## [Problem details]
Rewrite the listing below so that every "dashed" becomes "broken", with everything else left unchanged.

## [Entries supplied]
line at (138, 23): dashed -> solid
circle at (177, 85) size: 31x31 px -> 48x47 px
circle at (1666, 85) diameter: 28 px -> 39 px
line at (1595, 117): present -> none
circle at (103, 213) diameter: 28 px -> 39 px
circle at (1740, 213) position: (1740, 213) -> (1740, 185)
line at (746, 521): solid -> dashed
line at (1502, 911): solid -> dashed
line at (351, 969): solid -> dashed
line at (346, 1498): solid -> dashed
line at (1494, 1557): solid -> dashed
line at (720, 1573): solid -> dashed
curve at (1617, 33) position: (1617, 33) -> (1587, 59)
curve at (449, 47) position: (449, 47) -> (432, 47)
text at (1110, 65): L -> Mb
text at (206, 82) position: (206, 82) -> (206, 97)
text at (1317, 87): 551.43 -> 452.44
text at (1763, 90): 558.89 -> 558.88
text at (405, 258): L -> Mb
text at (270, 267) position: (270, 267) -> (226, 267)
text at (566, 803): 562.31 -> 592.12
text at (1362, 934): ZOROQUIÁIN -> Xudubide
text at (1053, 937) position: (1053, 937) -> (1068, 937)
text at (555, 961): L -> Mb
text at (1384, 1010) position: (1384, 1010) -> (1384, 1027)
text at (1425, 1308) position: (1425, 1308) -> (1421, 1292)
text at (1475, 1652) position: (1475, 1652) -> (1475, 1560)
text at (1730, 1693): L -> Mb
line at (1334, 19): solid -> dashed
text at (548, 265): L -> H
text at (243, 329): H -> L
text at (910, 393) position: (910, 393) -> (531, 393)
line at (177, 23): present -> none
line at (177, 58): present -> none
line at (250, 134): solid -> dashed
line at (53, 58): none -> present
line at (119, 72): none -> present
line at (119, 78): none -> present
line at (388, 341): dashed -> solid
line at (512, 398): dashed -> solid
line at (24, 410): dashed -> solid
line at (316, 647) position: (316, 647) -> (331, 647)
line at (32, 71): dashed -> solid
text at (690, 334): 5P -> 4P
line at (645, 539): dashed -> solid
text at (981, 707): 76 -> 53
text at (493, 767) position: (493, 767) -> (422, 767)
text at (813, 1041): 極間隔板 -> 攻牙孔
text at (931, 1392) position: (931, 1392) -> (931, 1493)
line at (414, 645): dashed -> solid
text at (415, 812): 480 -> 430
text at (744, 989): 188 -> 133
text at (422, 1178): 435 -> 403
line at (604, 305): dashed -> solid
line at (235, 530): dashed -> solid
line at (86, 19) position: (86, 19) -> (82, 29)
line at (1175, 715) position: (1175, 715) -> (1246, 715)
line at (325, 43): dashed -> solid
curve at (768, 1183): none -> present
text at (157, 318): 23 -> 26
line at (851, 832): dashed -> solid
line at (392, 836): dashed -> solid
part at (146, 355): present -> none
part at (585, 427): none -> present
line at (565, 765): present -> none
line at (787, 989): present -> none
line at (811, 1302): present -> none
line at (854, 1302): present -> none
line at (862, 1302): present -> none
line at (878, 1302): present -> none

## [Completed exercise]
line at (138, 23): broken -> solid
circle at (177, 85) size: 31x31 px -> 48x47 px
circle at (1666, 85) diameter: 28 px -> 39 px
line at (1595, 117): present -> none
circle at (103, 213) diameter: 28 px -> 39 px
circle at (1740, 213) position: (1740, 213) -> (1740, 185)
line at (746, 521): solid -> broken
line at (1502, 911): solid -> broken
line at (351, 969): solid -> broken
line at (346, 1498): solid -> broken
line at (1494, 1557): solid -> broken
line at (720, 1573): solid -> broken
curve at (1617, 33) position: (1617, 33) -> (1587, 59)
curve at (449, 47) position: (449, 47) -> (432, 47)
text at (1110, 65): L -> Mb
text at (206, 82) position: (206, 82) -> (206, 97)
text at (1317, 87): 551.43 -> 452.44
text at (1763, 90): 558.89 -> 558.88
text at (405, 258): L -> Mb
text at (270, 267) position: (270, 267) -> (226, 267)
text at (566, 803): 562.31 -> 592.12
text at (1362, 934): ZOROQUIÁIN -> Xudubide
text at (1053, 937) position: (1053, 937) -> (1068, 937)
text at (555, 961): L -> Mb
text at (1384, 1010) position: (1384, 1010) -> (1384, 1027)
text at (1425, 1308) position: (1425, 1308) -> (1421, 1292)
text at (1475, 1652) position: (1475, 1652) -> (1475, 1560)
text at (1730, 1693): L -> Mb
line at (1334, 19): solid -> broken
text at (548, 265): L -> H
text at (243, 329): H -> L
text at (910, 393) position: (910, 393) -> (531, 393)
line at (177, 23): present -> none
line at (177, 58): present -> none
line at (250, 134): solid -> broken
line at (53, 58): none -> present
line at (119, 72): none -> present
line at (119, 78): none -> present
line at (388, 341): broken -> solid
line at (512, 398): broken -> solid
line at (24, 410): broken -> solid
line at (316, 647) position: (316, 647) -> (331, 647)
line at (32, 71): broken -> solid
text at (690, 334): 5P -> 4P
line at (645, 539): broken -> solid
text at (981, 707): 76 -> 53
text at (493, 767) position: (493, 767) -> (422, 767)
text at (813, 1041): 極間隔板 -> 攻牙孔
text at (931, 1392) position: (931, 1392) -> (931, 1493)
line at (414, 645): broken -> solid
text at (415, 812): 480 -> 430
text at (744, 989): 188 -> 133
text at (422, 1178): 435 -> 403
line at (604, 305): broken -> solid
line at (235, 530): broken -> solid
line at (86, 19) position: (86, 19) -> (82, 29)
line at (1175, 715) position: (1175, 715) -> (1246, 715)
line at (325, 43): broken -> solid
curve at (768, 1183): none -> present
text at (157, 318): 23 -> 26
line at (851, 832): broken -> solid
line at (392, 836): broken -> solid
part at (146, 355): present -> none
part at (585, 427): none -> present
line at (565, 765): present -> none
line at (787, 989): present -> none
line at (811, 1302): present -> none
line at (854, 1302): present -> none
line at (862, 1302): present -> none
line at (878, 1302): present -> none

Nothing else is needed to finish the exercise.